##### Input data
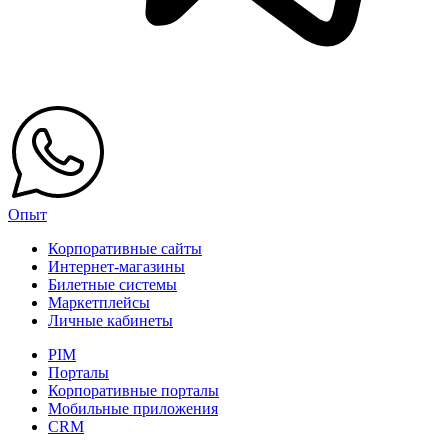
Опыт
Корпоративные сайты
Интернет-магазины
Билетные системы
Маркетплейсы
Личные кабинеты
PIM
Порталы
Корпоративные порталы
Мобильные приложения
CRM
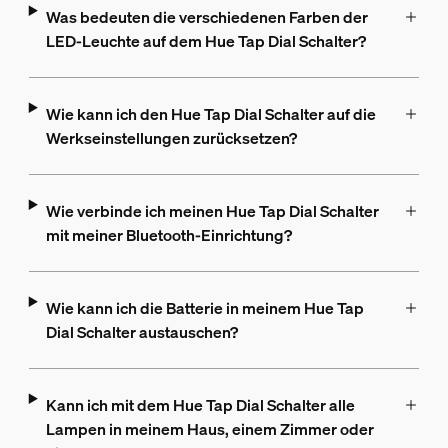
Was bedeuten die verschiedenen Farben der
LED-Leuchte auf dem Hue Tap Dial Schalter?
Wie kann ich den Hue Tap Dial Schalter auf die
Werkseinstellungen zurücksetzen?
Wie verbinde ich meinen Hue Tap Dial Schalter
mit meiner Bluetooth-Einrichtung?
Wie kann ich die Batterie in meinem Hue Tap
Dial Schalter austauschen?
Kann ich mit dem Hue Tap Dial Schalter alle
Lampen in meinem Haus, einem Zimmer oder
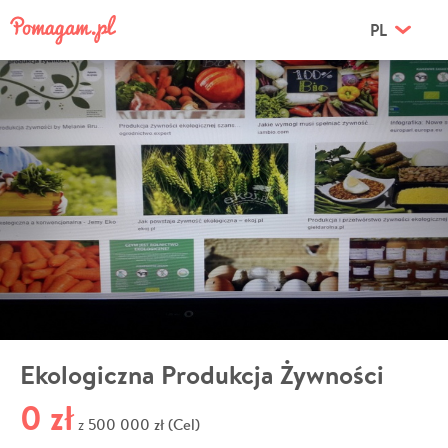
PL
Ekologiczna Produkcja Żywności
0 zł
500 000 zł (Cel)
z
##########
##### Input data
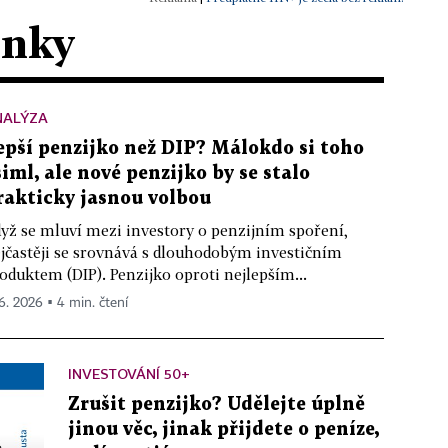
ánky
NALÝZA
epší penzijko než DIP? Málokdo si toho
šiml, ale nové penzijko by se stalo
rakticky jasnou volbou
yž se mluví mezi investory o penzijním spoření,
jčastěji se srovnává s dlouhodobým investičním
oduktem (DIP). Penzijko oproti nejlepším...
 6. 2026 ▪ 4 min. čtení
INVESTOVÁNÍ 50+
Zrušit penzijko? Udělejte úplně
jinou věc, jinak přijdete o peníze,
##########
◆ **Work to complete**: In the material above, how many lines include the word "Корпоративные"? Answer with the number only.

◆ **Answer below**: 2